→ SOURCE EXTRACT
┏━━

Love can sometimes break a heart but marriage seems to do it a lot of good. A study of more than 3.5 million Americans finds that married people are less likely than singles, divorced or widowed folks to suffer any type of heart or blood vessel problem.
This was true at any age, for women as well as for men, and regardless of other heart disease risk factors they had, such as high cholesterol or diabetes, researchers found.
"It might be that if someone is married, they have a spouse who encourages them to take better care of themselves," said Dr. Jeffrey Berger, a preventive cardiologist at NYU Langone Medical Center in New York.
But "we can't prove by any means cause and effect," he said.
This is the largest look at marriage and heart health, said Dr. Carlos Alviar, a cardiology fellow who led the study with Berger.
The study found:
• Married people had a 5 percent lower risk of cardiovascular disease compared with single people. Widowed people had a 3 percent greater risk and divorced people, a 5 percent greater risk, compared with married folks.

┗━━

→ Text pulled from each page
┏━━

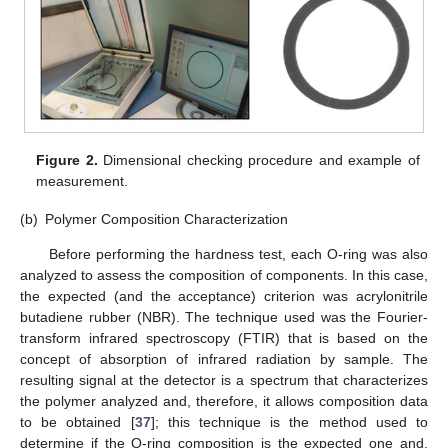
Figure 2.
Dimensional checking procedure and example of
measurement.
(b)
Polymer Composition Characterization
Before performing the hardness test, each O-ring was also
analyzed to assess the composition of components. In this case,
the expected (and the acceptance) criterion was acrylonitrile
butadiene rubber (NBR). The technique used was the Fourier-
transform infrared spectroscopy (FTIR) that is based on the
concept of absorption of infrared radiation by sample. The
resulting signal at the detector is a spectrum that characterizes
the polymer analyzed and, therefore, it allows composition data
to be obtained [
37
]; this technique is the method used to
determine if the O-ring composition is the expected one and,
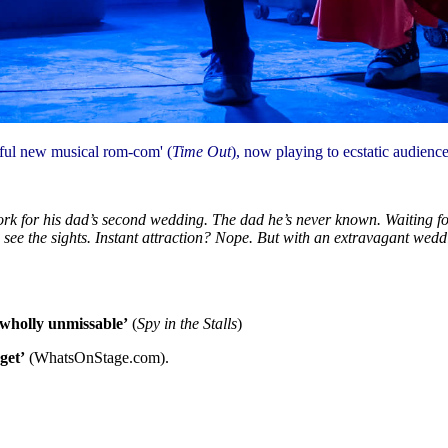
tful new musical rom-com' (
Time Out
), now playing to ecstatic audience
k for his dad’s second wedding. The dad he’s never known. Waiting for hi
d see the sights. Instant attraction? Nope. But with an extravagant wed
d wholly unmissable’
(
Spy in the Stalls
)
get’
(WhatsOnStage.com).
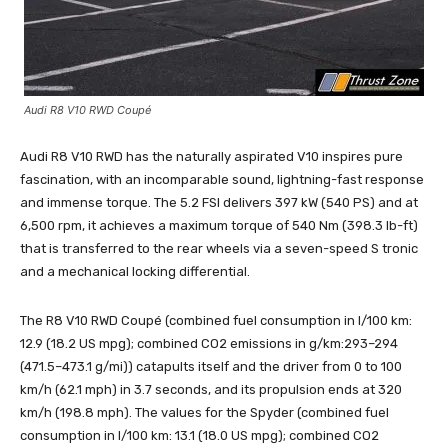
Audi R8 V10 RWD Coupé
Audi R8 V10 RWD has the naturally aspirated V10 inspires pure
fascination, with an incomparable sound, lightning-fast response
and immense torque. The 5.2 FSI delivers 397 kW (540 PS) and at
6,500 rpm, it achieves a maximum torque of 540 Nm (398.3 lb-ft)
that is transferred to the rear wheels via a seven-speed S tronic
and a mechanical locking differential.
The R8 V10 RWD Coupé (combined fuel consumption in l/100 km:
12.9 (18.2 US mpg); combined CO2 emissions in g/km:293–294
(471.5–473.1 g/mi)) catapults itself and the driver from 0 to 100
km/h (62.1 mph) in 3.7 seconds, and its propulsion ends at 320
km/h (198.8 mph). The values for the Spyder (combined fuel
consumption in l/100 km: 13.1 (18.0 US mpg); combined CO2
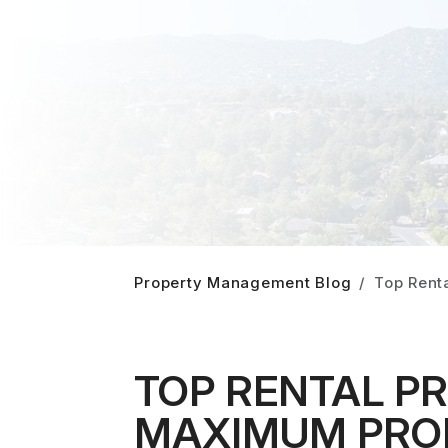
Property Management Blog
Top Renta
TOP RENTAL P
MAXIMUM PROFI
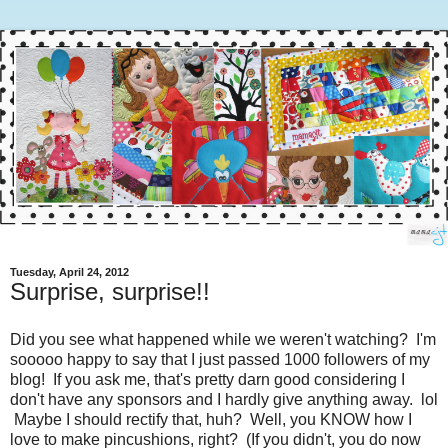
Tuesday, April 24, 2012
Surprise, surprise!!
Did you see what happened while we weren't watching? I'm
sooooo happy to say that I just passed 1000 followers of my
blog! If you ask me, that's pretty darn good considering I
don't have any sponsors and I hardly give anything away. lol
Maybe I should rectify that, huh? Well, you KNOW how I
love to make pincushions, right? (If you didn't, you do now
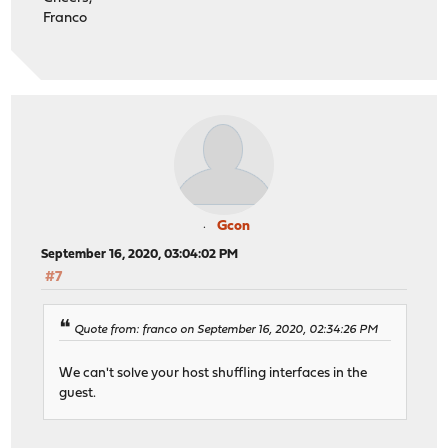
Franco
Gcon
September 16, 2020, 03:04:02 PM
#7
Quote from: franco on September 16, 2020, 02:34:26 PM
We can't solve your host shuffling interfaces in the
guest.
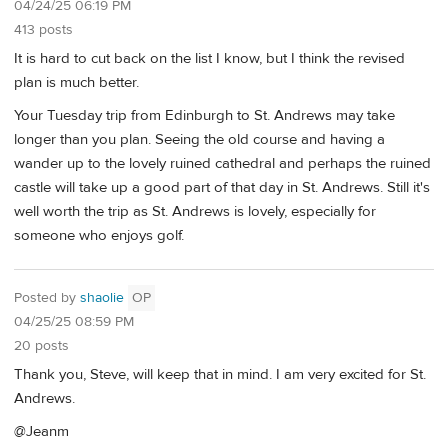
04/24/25 06:19 PM
413 posts
It is hard to cut back on the list I know, but I think the revised
plan is much better.
Your Tuesday trip from Edinburgh to St. Andrews may take
longer than you plan. Seeing the old course and having a
wander up to the lovely ruined cathedral and perhaps the ruined
castle will take up a good part of that day in St. Andrews. Still it's
well worth the trip as St. Andrews is lovely, especially for
someone who enjoys golf.
Posted by
shaolie
OP
04/25/25 08:59 PM
20 posts
Thank you, Steve, will keep that in mind. I am very excited for St.
Andrews.
@Jeanm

┗━━

→ APPLY WHAT YOU READ
1. Rewrite the paragraph of the marriage and heart health article that begins "Love can sometimes break a heart" in fewer words, keeping its main facts.
2. Repeat word for word the part of the marriage and heart health article that opens with the words containing "This was true" and closes with "with married folks.".
3. Write what comes next in the marriage and heart health article, starting after its last sentence.

→ ANSWERS PROVIDED
1. Love may break hearts, but marriage seems to help them. A study of more than 3.5 million Americans found that married people are less likely than single, divorced or widowed people to have any heart or blood vessel problem.

2.
This was true at any age, for women as well as for men, and regardless of other heart disease risk factors they had, such as high cholesterol or diabetes, researchers found.
"It might be that if someone is married, they have a spouse who encourages them to take better care of themselves," said Dr. Jeffrey Berger, a preventive cardiologist at NYU Langone Medical Center in New York.
But "we can't prove by any means cause and effect," he said.
This is the largest look at marriage and heart health, said Dr. Carlos Alviar, a cardiology fellow who led the study with Berger.
The study found:
• Married people had a 5 percent lower risk of cardiovascular disease compared with single people. Widowed people had a 3 percent greater risk and divorced people, a 5 percent greater risk, compared with married folks.

3.
• Marriage seemed to do the most good for those under age 50; they had a 12 percent lower risk of heart-related disease than single people their age.
Researchers don't know how long any study participants were married or how recently they were divorced or became widowed. But the results drive home the message that a person's heart risks can't be judged by physical measures alone — social factors and stress also matter, said Dr. Vera Bittner, a cardiologist at the University of Alabama at Birmingham. She heads the heart disease prevention committee of the American College of Cardiology. The study results were released Friday ahead of presentation this weekend at the group's annual meeting in Washington.